Красавица не стала кочевряжиться, мгновенно хлопнула сто граммов «для храбрости», не поморщилась и не попросила закусить. При свете лампы Митя приметил, что она давно уже не девушка. Хотя годы никоим образом не испортили ее. Скорее наоборот.
– А ты, Митяй, не думай, что мы невоспитаннее, чем вы, – сказал, закусив, Путята. – Топором по черепу – это, конечно, некультурно. Но ведь каждый раз, чтобы чужую жизнь похитить, ты свою собственную вражескому острию подставляешь и смело ссышь в лицо опасности. А сейчас что? Пухлый извращенец-американ, сидючи в светлом тереме на капитолийском холме, кнопочку надавит и полетит невидимая смертушка, от коей сгорит вмиг десяток славянских изб, и все что в них, от младенчика до мышки. И назовется все это не злодейством, а миротворчеством.
– Мы считаем, что каждый имеет право прославиться через честный подвиг и погибнуть со страданием в первом ряду. Ты того же мнения, боярыня? – поинтересовался Ракша.
Беловласый молодец с косичками в льняной бороде, похоже, приглянулся даме даже больше чем Путята.
– Боярыню Светланой зовут. – представилась красавица и хихикнула. – Что касается меня, я предпочитаю любовные поединки.

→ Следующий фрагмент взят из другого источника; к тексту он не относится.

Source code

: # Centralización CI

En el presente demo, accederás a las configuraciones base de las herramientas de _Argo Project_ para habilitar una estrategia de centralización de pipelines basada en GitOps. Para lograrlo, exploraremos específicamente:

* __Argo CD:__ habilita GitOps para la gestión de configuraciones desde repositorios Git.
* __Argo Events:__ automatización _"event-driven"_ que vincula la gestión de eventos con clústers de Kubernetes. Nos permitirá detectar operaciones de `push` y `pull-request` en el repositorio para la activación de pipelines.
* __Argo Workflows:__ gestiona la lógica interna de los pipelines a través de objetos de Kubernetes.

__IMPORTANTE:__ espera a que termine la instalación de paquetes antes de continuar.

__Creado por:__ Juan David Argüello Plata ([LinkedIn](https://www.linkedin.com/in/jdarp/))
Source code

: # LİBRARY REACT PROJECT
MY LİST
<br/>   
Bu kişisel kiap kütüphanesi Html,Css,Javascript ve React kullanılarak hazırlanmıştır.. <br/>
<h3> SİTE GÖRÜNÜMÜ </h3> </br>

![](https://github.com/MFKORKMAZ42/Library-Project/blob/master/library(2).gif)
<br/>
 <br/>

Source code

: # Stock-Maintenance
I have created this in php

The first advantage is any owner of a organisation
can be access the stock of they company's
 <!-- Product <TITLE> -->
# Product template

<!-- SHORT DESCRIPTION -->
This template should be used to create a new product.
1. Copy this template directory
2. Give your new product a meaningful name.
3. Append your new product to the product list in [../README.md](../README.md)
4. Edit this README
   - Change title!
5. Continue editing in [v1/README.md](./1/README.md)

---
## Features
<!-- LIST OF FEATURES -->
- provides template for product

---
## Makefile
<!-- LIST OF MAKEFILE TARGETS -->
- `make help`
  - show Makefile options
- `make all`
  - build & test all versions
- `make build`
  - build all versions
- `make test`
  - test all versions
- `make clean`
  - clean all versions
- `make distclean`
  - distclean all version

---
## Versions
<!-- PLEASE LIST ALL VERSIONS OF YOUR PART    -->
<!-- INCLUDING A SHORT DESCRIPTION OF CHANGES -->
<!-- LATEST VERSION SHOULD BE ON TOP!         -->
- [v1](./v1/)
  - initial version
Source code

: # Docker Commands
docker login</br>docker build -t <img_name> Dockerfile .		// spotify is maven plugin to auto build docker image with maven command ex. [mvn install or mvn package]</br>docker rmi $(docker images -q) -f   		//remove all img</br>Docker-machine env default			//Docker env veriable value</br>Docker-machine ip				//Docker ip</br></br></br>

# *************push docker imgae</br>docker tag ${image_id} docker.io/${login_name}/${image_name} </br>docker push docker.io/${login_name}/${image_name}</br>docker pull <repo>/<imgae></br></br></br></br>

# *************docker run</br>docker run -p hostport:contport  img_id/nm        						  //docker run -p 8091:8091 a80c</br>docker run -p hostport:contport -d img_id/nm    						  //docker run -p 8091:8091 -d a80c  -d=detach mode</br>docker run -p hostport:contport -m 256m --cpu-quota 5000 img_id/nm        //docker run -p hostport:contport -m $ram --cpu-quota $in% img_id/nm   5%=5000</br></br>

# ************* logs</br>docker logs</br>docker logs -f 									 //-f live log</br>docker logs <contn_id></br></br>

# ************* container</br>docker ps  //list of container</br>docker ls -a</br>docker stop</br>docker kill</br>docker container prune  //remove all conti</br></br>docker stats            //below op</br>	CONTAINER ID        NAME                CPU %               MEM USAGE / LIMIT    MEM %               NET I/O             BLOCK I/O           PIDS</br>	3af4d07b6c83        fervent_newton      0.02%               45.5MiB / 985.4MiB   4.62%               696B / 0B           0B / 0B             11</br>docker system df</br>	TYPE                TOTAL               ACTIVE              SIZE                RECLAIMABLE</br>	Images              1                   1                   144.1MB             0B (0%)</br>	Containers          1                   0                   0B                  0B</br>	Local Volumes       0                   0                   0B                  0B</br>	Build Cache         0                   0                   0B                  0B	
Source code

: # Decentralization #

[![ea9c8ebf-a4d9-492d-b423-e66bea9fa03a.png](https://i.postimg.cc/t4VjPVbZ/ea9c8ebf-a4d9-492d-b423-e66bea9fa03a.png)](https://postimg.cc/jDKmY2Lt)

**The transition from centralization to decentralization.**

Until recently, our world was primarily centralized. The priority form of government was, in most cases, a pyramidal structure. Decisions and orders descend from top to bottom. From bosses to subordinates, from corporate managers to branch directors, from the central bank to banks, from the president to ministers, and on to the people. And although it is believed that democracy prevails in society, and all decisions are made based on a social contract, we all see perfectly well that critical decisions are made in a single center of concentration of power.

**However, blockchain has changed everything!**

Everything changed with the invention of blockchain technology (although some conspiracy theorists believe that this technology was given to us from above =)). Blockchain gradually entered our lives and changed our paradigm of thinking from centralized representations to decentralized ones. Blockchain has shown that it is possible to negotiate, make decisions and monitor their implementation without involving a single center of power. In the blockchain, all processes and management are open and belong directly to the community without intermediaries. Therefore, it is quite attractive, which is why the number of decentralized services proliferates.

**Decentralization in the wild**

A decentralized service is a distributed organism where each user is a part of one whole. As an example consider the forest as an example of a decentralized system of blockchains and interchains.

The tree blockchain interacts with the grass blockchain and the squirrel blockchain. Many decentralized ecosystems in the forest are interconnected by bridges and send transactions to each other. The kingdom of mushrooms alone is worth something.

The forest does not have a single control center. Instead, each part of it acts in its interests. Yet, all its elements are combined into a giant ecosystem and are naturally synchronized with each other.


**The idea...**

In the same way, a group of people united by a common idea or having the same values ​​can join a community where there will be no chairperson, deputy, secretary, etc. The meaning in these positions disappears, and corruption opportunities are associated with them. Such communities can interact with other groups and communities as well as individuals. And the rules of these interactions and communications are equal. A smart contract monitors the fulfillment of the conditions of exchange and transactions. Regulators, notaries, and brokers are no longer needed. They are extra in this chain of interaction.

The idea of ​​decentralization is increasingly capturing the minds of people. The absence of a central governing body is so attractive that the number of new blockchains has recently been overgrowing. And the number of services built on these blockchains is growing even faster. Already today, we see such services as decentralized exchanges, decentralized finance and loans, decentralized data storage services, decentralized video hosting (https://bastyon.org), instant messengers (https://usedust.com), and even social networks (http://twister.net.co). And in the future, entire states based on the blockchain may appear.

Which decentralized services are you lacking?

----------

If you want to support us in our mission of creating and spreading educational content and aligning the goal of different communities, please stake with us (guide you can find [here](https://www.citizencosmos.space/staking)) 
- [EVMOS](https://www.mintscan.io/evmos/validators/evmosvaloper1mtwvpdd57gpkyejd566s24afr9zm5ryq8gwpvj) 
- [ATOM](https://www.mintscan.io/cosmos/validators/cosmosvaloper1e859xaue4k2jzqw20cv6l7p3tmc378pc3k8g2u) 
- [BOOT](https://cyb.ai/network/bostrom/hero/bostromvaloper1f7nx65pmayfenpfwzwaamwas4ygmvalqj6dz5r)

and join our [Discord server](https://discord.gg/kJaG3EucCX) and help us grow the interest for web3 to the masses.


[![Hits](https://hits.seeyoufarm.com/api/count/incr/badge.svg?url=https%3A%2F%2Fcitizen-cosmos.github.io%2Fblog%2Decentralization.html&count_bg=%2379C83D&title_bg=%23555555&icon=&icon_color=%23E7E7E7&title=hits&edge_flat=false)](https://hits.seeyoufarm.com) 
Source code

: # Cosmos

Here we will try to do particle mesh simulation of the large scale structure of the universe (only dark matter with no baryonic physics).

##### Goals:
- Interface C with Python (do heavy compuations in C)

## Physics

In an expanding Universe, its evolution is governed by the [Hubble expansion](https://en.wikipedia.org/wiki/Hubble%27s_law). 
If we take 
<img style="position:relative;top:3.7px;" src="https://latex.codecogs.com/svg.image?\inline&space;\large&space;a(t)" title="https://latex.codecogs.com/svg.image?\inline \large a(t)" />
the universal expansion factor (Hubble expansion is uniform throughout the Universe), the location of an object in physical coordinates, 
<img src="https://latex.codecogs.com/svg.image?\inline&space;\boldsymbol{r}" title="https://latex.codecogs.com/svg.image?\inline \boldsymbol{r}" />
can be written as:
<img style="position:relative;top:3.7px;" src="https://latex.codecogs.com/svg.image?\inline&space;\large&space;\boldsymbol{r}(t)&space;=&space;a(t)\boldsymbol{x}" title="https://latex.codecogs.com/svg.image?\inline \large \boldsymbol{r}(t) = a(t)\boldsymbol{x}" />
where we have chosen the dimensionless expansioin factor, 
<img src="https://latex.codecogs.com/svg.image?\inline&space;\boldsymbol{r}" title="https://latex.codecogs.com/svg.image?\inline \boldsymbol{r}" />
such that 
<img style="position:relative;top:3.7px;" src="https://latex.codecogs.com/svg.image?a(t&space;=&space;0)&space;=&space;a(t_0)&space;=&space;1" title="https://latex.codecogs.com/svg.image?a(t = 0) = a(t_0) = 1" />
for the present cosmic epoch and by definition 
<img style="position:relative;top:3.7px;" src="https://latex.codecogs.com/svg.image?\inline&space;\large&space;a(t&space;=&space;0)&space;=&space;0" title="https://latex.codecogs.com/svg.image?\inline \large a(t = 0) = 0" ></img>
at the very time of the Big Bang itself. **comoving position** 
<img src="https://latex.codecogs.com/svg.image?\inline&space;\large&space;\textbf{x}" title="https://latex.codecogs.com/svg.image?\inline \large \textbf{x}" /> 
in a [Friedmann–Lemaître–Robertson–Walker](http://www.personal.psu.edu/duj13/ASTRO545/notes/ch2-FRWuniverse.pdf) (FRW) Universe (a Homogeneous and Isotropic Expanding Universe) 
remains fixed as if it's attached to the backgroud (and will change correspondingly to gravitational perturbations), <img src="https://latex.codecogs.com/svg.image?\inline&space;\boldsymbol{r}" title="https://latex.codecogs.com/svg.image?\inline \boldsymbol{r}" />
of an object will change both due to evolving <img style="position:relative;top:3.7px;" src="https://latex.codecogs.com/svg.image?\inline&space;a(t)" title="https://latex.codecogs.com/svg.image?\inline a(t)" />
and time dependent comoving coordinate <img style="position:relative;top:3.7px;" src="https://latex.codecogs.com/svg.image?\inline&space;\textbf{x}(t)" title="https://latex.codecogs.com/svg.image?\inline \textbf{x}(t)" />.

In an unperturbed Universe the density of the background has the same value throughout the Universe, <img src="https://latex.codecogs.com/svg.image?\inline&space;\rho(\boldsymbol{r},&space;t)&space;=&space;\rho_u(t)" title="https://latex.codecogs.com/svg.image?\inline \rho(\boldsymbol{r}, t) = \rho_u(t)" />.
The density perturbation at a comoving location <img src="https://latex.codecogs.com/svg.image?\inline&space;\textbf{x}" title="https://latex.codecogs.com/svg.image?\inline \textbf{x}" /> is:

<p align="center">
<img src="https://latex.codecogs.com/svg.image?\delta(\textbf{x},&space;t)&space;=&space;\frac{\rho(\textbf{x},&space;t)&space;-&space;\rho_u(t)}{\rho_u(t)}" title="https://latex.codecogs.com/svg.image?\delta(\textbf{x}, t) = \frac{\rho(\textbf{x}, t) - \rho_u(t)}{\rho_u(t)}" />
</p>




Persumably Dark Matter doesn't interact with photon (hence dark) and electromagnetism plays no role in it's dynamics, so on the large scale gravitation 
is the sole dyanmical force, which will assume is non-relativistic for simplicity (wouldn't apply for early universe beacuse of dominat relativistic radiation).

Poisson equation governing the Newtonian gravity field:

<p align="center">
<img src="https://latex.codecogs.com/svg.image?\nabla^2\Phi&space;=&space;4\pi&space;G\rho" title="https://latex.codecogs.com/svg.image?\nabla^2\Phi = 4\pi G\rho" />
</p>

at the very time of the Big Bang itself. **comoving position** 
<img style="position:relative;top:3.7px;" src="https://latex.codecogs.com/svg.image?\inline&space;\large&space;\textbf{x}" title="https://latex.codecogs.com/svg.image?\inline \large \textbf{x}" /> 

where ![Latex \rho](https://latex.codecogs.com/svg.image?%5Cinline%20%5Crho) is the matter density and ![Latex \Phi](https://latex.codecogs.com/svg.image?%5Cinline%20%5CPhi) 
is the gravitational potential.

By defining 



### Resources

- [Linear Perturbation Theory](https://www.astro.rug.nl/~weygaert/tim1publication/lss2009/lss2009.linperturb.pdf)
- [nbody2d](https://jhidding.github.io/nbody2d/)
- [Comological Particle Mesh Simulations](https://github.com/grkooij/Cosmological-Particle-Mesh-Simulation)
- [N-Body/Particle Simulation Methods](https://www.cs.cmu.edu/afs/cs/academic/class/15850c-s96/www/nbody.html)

– Не боярыня она, а конкретно путана, – обиженно буркнул Путята. – Хотя я Ракшу не осуждаю. Тоже был уязвлен добротою лица и тела этой, понимаешь, боярыни. Ладно, пойду я, поточу свой меч. – задумчиво закончил он.
– А вот мое оружие – крест и покаяние, – сказал светлоликий Глеб. – Однако и меч сгодится для предварительного вразумления грешников.
– У меня тоже оружие имеется, – заметила прекрасная Светлана.
Как все больше подмечал Митя, прекрасность ее зависела от умелого сокрытия возраста от наблюдателей. Лицо, в любом случае, благодаря обилию косметики выдавало обширное и сложное прошлое, и глаза принадлежали явно не наивной простушке, а человеку опытному. Но вот остальное «вооружение», что талия, что коса, что бюст, не говоря уж о шубке, были на высоте.
– А я тебя, кажется, узнала, хоть ты и неприметный, – сказала Светлана Мите, и он стал мучительно вспоминать, где и когда.
– Ну что вы, Светлана, ты не для меня, ты только не обижайся…
– А чего обидного, ты ж в институте вертелся.
– Каком еще институте? – оторопел Митя, чувствуя уже неладное.
– Каком-таком институте? – цепко отреагировал Путята.
– В таком-сяком, в кирпичевском. Я там работала когда-то, а если точнее, не столь уж давно, пару лет назад.
Митя встрепенулся. Это ж нарочно не придумаешь! Едва появляется компания ряженых психопатов, задумавших пробраться в центр кагэбэшной науки, как тут же словно из пены пивной возникает дура, которая всуе упоминает эту секретную контору. А может она, вообще, ментовская наводчица?